▶ What this task involves:
Look through the data for the string "linecap". Copy every line where it is found.
┄┄┄┄┄┄┄┄┄┄
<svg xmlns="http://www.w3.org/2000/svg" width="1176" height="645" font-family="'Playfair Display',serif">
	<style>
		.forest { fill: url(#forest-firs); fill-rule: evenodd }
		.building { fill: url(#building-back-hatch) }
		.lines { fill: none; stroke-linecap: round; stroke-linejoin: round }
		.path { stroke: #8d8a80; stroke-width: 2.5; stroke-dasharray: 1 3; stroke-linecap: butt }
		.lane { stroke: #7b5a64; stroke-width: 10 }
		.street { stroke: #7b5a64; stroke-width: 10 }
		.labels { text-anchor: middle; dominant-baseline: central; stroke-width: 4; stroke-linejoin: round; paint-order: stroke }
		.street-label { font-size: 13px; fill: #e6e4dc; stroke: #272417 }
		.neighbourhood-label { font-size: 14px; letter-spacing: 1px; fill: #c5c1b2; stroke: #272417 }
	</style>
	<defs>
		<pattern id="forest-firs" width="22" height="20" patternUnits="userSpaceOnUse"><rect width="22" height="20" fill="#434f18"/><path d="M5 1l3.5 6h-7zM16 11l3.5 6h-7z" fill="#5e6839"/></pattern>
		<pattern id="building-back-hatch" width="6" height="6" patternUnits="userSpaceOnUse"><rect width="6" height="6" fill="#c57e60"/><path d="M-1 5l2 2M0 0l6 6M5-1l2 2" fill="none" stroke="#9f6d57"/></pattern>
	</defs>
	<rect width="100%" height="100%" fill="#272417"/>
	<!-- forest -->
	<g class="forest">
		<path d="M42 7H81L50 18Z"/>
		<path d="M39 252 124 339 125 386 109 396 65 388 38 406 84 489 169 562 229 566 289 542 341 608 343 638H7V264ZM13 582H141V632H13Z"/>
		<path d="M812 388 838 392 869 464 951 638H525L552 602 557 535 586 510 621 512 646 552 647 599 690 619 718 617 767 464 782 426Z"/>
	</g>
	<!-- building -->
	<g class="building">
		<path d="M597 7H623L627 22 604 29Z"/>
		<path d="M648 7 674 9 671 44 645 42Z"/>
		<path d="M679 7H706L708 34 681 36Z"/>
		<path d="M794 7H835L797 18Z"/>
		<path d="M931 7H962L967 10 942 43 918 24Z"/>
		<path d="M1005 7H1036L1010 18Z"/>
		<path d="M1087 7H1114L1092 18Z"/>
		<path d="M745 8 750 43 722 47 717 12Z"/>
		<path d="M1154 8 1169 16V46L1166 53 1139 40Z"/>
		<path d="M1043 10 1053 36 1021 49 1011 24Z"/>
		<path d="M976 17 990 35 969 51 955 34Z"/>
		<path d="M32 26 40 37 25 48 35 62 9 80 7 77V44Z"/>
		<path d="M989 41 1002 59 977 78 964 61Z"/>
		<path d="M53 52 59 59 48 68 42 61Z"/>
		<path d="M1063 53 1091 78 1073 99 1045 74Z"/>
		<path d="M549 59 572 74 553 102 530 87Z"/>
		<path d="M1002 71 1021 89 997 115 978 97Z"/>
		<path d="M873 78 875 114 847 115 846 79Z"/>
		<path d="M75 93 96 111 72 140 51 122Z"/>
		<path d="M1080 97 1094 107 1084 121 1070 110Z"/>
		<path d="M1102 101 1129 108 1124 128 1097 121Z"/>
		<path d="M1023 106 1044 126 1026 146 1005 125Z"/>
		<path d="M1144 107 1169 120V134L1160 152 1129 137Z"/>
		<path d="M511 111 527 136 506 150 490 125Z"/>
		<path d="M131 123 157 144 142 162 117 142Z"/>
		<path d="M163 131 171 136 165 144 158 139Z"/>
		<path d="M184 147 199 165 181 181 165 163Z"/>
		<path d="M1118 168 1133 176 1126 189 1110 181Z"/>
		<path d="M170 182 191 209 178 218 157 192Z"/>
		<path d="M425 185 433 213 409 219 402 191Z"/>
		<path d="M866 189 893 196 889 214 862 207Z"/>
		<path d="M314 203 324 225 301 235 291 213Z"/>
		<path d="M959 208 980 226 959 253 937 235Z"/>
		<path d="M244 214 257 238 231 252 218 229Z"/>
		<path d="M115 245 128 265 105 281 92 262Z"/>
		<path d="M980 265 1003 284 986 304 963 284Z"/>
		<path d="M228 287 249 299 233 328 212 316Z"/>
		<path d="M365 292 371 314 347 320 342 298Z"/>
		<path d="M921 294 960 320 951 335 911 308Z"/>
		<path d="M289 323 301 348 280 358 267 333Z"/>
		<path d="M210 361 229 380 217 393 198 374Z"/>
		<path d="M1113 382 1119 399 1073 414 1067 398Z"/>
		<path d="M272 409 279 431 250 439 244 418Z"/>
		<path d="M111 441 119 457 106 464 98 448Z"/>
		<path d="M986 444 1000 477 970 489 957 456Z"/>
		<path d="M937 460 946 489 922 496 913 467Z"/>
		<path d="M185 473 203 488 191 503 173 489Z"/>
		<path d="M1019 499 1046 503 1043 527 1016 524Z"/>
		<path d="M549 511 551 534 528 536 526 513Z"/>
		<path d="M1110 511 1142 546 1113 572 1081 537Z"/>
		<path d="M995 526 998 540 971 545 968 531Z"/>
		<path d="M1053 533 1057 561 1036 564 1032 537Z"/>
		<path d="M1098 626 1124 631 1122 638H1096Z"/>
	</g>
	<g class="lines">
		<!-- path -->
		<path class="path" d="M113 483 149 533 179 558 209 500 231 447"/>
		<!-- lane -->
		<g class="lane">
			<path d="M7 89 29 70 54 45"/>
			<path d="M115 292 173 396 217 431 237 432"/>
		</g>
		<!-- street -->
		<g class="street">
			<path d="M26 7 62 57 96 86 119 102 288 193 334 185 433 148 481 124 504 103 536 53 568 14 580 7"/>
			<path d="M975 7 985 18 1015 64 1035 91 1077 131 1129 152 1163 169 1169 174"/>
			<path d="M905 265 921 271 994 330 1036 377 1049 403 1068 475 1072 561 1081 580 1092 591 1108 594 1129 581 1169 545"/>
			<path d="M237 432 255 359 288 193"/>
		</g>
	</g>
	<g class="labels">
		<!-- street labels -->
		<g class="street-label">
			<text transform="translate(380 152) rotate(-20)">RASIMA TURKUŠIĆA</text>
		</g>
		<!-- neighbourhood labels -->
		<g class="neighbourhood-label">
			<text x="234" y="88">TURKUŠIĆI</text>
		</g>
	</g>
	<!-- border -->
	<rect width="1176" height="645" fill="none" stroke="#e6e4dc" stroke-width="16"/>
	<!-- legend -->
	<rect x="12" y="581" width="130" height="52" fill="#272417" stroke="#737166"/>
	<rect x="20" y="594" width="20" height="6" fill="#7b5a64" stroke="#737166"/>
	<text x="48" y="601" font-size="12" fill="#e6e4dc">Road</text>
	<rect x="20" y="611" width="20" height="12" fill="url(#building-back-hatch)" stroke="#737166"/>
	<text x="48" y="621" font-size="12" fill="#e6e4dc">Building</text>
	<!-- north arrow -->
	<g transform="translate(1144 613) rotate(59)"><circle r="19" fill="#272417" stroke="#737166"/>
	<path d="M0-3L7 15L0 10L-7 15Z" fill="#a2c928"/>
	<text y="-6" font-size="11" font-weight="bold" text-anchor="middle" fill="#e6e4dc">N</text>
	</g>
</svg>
┄┄┄┄┄┄┄┄┄┄
▶ Completed exercise:
		.lines { fill: none; stroke-linecap: round; stroke-linejoin: round }
		.path { stroke: #8d8a80; stroke-width: 2.5; stroke-dasharray: 1 3; stroke-linecap: butt }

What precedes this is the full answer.